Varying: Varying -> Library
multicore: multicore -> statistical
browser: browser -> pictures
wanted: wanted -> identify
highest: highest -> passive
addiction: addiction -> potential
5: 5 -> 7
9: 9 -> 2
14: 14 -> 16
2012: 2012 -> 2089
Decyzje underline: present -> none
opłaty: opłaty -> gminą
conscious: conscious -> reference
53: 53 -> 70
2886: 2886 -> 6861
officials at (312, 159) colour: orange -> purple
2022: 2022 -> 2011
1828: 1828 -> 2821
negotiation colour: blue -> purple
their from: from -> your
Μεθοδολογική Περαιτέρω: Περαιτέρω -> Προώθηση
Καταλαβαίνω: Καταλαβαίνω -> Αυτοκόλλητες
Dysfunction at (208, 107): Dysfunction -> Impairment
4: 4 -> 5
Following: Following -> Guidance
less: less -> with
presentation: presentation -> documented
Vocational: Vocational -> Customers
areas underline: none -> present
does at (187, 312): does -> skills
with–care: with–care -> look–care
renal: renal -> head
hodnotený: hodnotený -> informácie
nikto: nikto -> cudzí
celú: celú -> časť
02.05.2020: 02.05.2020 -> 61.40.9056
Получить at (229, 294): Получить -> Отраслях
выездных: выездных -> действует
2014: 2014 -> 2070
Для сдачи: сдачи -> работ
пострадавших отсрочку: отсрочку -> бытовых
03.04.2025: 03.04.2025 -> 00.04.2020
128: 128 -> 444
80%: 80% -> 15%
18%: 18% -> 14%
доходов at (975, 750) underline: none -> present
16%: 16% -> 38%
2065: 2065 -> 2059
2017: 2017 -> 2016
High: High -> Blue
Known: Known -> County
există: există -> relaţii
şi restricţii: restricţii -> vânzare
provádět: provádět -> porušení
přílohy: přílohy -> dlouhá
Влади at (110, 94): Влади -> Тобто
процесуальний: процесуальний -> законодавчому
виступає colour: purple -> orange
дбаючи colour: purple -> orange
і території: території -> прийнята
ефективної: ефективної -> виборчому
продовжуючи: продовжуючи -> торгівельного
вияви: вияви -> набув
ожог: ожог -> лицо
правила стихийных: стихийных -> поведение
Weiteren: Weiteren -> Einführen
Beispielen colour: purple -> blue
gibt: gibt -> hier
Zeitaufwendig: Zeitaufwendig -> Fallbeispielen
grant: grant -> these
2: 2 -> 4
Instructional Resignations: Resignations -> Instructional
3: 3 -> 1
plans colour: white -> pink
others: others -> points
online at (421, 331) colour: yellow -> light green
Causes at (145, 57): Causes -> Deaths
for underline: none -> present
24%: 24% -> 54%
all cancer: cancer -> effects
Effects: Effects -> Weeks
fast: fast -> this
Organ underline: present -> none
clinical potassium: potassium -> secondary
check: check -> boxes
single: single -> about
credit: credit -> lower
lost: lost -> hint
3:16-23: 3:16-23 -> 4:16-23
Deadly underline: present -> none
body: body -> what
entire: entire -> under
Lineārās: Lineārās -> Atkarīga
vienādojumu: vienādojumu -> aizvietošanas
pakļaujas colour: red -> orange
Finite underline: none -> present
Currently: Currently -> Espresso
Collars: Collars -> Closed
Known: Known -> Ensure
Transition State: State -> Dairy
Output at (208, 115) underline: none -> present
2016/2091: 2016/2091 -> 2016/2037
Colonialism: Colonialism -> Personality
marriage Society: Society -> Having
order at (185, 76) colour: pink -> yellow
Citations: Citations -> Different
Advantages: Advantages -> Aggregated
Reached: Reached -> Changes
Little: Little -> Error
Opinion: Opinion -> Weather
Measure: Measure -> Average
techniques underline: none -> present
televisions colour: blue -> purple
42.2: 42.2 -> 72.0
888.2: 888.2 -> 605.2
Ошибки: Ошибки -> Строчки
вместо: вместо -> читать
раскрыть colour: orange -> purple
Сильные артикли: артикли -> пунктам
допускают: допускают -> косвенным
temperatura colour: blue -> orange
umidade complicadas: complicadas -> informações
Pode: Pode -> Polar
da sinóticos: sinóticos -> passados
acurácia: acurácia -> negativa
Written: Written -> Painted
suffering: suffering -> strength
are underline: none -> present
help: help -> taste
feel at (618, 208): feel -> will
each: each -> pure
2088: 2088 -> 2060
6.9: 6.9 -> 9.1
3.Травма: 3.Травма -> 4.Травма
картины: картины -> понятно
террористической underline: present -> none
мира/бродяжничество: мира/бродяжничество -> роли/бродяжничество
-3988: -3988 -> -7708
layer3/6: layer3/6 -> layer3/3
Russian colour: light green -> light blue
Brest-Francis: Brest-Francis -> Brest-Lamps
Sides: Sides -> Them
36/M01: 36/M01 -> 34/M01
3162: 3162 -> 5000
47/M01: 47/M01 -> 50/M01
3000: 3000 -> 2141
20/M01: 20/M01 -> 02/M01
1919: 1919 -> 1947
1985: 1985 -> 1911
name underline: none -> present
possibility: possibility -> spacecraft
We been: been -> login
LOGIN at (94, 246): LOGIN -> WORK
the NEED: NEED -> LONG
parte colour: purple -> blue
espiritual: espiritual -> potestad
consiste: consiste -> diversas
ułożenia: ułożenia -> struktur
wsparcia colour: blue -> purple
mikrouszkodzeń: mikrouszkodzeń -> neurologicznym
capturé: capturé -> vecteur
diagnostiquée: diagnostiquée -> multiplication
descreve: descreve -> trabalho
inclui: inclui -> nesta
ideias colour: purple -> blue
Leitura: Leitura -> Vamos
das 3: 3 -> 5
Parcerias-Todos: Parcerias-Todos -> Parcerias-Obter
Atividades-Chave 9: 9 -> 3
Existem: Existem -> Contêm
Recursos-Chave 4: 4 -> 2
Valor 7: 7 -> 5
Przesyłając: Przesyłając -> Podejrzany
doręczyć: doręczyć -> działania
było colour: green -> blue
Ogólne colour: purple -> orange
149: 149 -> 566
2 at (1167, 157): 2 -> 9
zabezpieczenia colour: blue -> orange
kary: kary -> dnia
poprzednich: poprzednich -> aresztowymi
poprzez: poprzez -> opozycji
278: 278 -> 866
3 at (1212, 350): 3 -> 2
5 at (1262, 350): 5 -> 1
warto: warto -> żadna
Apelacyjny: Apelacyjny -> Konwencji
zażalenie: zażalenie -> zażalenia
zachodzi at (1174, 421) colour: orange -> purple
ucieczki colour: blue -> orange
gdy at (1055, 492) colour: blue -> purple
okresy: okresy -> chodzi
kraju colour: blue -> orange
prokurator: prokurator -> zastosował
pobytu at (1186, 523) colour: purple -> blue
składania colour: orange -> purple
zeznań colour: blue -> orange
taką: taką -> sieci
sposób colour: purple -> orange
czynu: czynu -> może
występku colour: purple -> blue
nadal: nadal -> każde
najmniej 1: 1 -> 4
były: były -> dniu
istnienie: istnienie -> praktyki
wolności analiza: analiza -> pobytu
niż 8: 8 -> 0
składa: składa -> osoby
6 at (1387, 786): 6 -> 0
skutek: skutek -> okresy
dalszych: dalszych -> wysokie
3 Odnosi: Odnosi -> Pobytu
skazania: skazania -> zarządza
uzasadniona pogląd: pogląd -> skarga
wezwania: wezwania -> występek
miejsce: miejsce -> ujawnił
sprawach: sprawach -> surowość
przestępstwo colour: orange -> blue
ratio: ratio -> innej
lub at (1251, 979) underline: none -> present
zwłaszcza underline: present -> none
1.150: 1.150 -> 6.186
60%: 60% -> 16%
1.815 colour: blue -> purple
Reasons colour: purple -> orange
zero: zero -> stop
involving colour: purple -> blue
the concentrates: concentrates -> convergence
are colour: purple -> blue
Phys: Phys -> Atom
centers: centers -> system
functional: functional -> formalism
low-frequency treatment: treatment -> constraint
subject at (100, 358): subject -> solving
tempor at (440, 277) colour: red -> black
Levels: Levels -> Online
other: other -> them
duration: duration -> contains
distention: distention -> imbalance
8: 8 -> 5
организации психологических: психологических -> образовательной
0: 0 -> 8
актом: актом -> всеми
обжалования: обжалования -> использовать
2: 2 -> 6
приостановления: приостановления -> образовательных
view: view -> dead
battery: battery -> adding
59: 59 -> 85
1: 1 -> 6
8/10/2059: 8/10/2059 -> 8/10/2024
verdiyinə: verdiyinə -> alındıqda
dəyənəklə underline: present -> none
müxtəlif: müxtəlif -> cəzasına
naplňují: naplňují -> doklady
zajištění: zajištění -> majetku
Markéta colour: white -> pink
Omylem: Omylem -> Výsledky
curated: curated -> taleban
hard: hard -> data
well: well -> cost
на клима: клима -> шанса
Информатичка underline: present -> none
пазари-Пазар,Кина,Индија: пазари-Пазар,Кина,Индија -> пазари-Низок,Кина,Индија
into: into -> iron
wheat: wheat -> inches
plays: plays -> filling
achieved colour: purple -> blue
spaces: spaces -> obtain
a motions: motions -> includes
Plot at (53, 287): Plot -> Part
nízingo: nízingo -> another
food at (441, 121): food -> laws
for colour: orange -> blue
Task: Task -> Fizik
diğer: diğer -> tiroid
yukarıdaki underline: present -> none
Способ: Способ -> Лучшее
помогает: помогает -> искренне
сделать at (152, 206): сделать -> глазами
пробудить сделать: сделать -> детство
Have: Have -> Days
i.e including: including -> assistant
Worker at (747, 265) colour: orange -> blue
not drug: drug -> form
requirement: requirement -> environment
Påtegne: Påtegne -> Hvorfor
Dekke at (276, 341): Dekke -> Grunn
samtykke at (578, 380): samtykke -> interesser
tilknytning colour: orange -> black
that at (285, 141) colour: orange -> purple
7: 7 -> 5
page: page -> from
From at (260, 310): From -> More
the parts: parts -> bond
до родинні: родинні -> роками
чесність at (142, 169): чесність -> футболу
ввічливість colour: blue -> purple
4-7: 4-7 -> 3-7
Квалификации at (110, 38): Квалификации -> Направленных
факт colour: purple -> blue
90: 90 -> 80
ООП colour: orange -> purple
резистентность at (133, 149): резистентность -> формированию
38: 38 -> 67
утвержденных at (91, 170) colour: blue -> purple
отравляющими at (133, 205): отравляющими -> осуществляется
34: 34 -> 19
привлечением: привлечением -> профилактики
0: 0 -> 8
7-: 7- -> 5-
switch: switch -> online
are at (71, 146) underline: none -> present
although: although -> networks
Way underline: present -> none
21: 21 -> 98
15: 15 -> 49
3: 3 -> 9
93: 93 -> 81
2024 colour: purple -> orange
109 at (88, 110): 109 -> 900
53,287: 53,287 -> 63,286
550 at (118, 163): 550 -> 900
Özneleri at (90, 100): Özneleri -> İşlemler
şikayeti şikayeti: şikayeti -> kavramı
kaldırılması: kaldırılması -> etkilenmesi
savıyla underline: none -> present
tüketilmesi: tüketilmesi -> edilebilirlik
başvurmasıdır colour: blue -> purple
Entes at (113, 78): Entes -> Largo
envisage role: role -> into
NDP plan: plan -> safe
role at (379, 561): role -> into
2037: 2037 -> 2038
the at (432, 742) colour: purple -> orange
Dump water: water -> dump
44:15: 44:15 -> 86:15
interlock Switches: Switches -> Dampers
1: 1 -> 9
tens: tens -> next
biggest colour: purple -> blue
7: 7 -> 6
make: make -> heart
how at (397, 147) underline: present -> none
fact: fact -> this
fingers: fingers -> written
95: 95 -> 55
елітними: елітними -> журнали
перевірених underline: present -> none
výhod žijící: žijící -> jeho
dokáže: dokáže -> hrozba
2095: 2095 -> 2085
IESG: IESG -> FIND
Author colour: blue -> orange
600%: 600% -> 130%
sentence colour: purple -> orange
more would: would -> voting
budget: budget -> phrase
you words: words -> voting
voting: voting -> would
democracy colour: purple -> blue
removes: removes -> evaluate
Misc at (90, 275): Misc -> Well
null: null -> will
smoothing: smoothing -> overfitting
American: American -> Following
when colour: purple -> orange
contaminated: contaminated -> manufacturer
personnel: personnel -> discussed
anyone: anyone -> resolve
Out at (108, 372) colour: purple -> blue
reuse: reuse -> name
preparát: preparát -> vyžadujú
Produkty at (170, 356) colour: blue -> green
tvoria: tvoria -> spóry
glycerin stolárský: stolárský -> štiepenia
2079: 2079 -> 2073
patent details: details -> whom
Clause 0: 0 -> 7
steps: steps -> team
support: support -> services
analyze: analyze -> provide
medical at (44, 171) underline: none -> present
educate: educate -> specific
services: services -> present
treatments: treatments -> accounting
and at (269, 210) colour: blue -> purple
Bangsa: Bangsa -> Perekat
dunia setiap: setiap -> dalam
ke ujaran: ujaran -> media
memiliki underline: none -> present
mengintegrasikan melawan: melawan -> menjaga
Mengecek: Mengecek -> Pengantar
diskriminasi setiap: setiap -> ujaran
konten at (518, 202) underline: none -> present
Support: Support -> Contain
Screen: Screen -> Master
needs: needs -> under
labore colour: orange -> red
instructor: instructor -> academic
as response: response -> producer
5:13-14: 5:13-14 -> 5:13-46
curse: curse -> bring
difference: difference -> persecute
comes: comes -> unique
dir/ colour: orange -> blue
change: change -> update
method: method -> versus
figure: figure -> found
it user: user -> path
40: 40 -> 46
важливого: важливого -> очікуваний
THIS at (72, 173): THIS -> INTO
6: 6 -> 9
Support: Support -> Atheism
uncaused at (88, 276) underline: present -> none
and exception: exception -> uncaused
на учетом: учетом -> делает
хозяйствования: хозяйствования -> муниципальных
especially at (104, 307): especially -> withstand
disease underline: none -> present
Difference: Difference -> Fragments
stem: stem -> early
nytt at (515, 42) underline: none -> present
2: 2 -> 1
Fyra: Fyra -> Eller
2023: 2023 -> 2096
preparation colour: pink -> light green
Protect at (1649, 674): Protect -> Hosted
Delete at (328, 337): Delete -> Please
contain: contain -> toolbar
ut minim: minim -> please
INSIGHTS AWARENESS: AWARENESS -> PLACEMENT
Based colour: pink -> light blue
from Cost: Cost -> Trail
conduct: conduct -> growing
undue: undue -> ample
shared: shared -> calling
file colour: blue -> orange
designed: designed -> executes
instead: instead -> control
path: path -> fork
--
▶ **WHAT IS REQUIRED**: Reproduce the entries from the first one through the line containing "2022: 2022 -> 2011", inclusive, substituting "underscore" for "underline" and leaving everything else unchanged.

▶ **RESPONSE TO THIS TASK**:
Varying: Varying -> Library
multicore: multicore -> statistical
browser: browser -> pictures
wanted: wanted -> identify
highest: highest -> passive
addiction: addiction -> potential
5: 5 -> 7
9: 9 -> 2
14: 14 -> 16
2012: 2012 -> 2089
Decyzje underscore: present -> none
opłaty: opłaty -> gminą
conscious: conscious -> reference
53: 53 -> 70
2886: 2886 -> 6861
officials at (312, 159) colour: orange -> purple
2022: 2022 -> 2011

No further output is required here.